Owner unveils scaled-back concept for redevelopment of Corinth Square South

A conceptual rendering of the new redevelopment plan for Corinth Square South. Image from Hoefer Wysocki.

A year and a half after their pitch for an extensive redevelopment of Corinth Square South that would have included a multi-story office building and parking structure got a chilly reception from Prairie Village officials and residents, First Washington Realty says it’s planning to pursue a scaled-down project for the center.

In a presentation to the city council on Monday, First Washington’s Gregg Zike said the company had reevaluated the site, and was now planning on pursuing a less aggressive revamp for the site.

Gregg Zike of First Washington Realty disclosed the company’s updated plans for Corinth Square South on Monday.

“We spent the last year trying to figure out what the best option was,” Zike said. “And what we’ve determined…is something a little more low scale, kind of a single story retail project.”

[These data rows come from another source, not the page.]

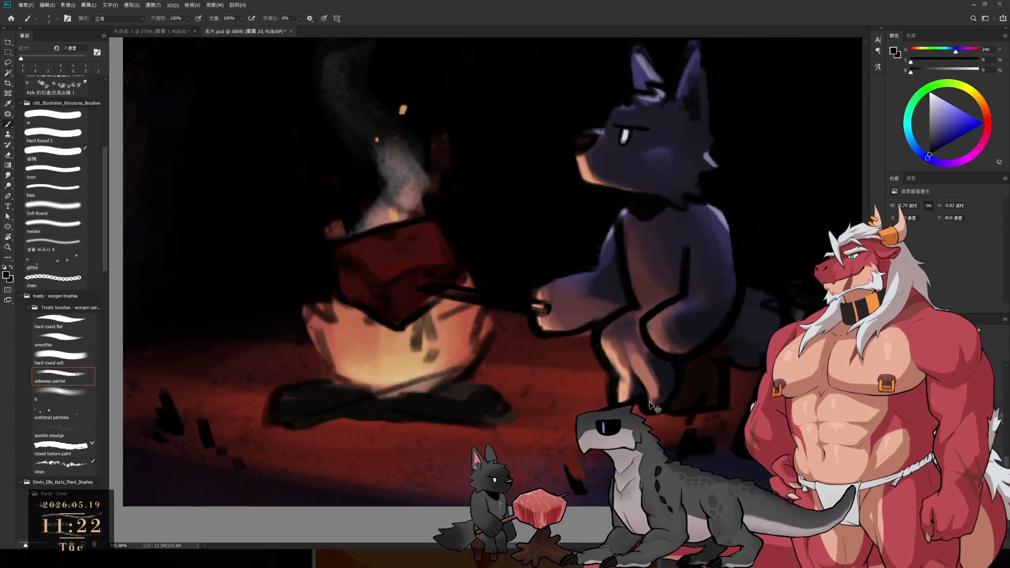
Darken the rim light edges with Brush and Eraser, tilting the view about 14 degrees.
{"action": "key", "text": "e"}
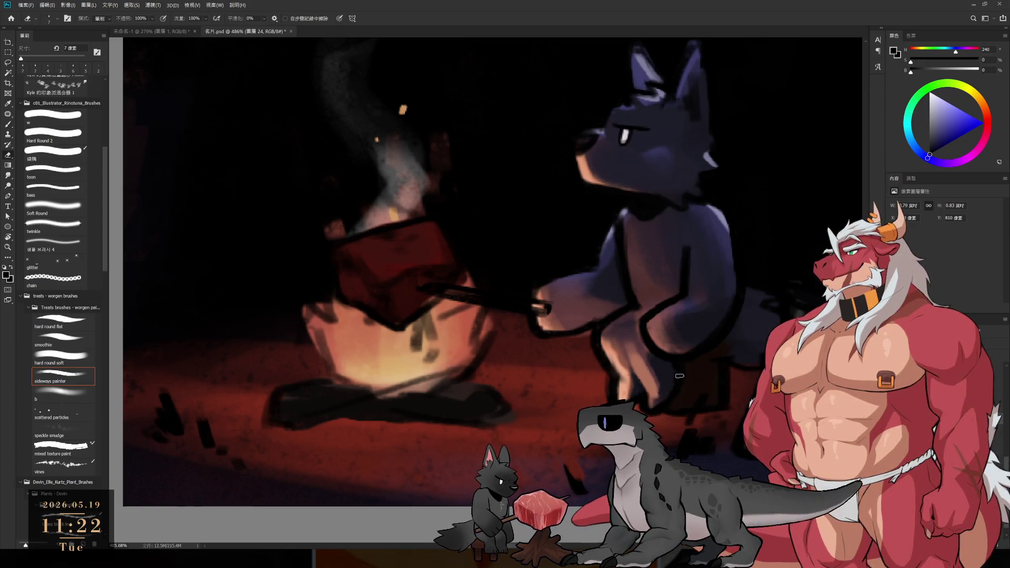
{"action": "key", "text": "b"}
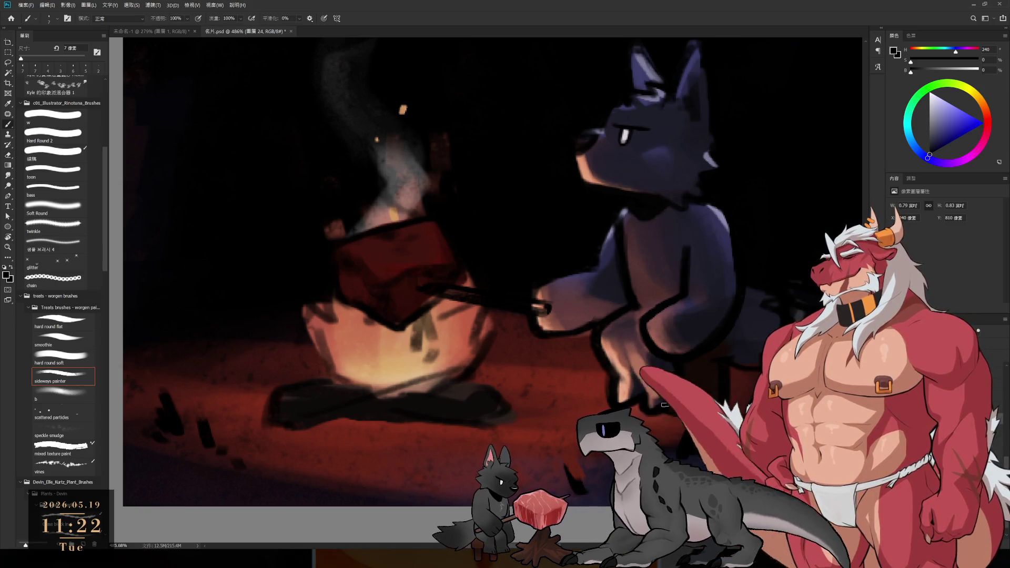
{"action": "key", "text": "e"}
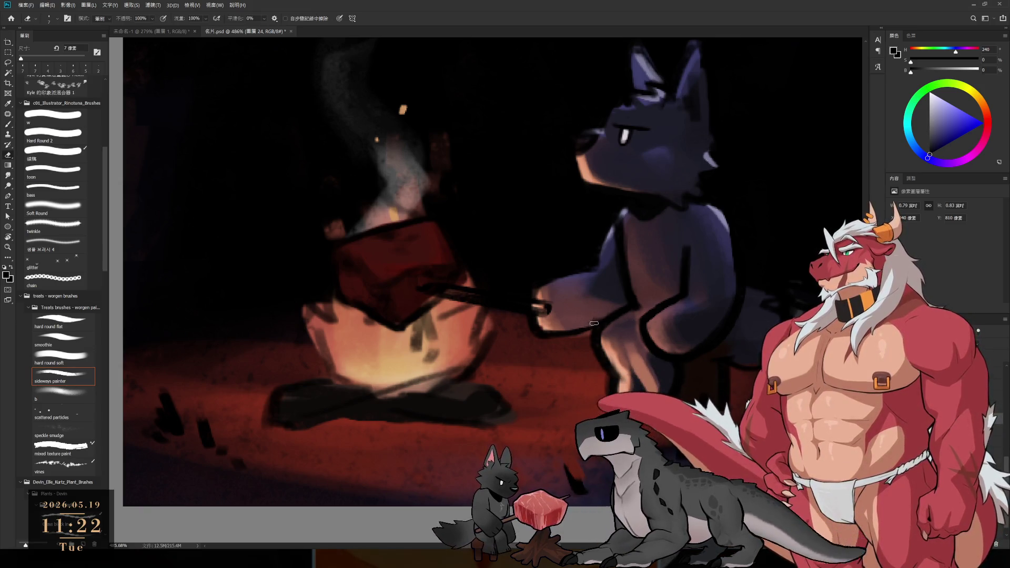
{"action": "key", "text": "b"}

The plans are still in the conceptual stage, but Zike and designers from Hoefer Wysocki indicated that the project would include an expansion to the retail building that houses First Watch and the replacement of the former Mission Road Antique Mall building with a new structure that would be split into two and organized around an open plaza area.

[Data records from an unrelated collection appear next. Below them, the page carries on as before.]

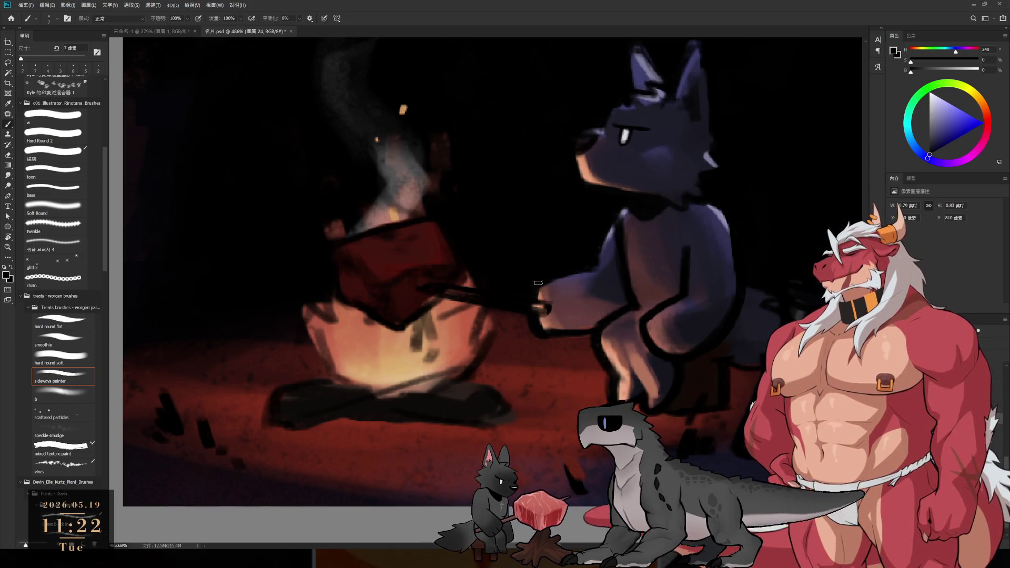
{"action": "key", "text": "r"}
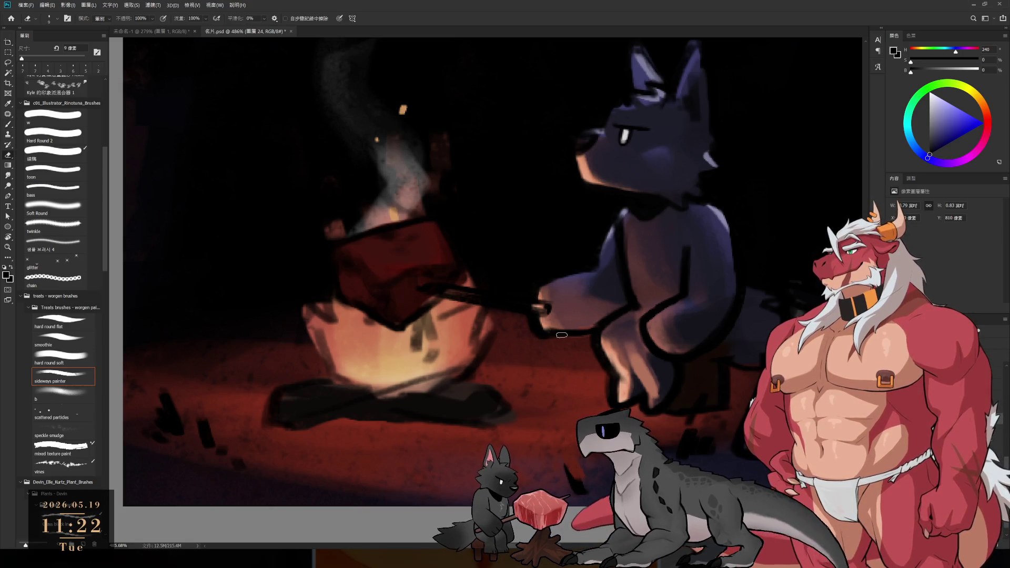
{"action": "mouse_move", "coordinate": [586, 308]}
{"action": "left_mouse_down"}
{"action": "mouse_move", "coordinate": [675, 320]}
{"action": "mouse_move", "coordinate": [577, 259]}
{"action": "left_mouse_up"}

The new concept for the center would come in at around 55,000 square feet in leasable space that would be serviced by surface level parking. The previous plan was around 85,000 square feet total, and would have included a multi-story parking structure.

The company said it planned to play homage to the historical nature of the Mission Road Antique Mall facility — which used to be a barn in the Woolford Farms horse training operation — through design elements like exposed beams and bricks as was as a monument or plaque.

Charlie Miller, an attorney with Lewis Rice, indicated that the owner plans to move forward with a demolition permit application for the Mission Road Antique Mall building and that they would be working through the city’s planning process to get approvals for the new project.

Part of the costs of the redevelopment could be covered through proceeds from the 1 percent community improvement district sales tax in effect at Corinth Square.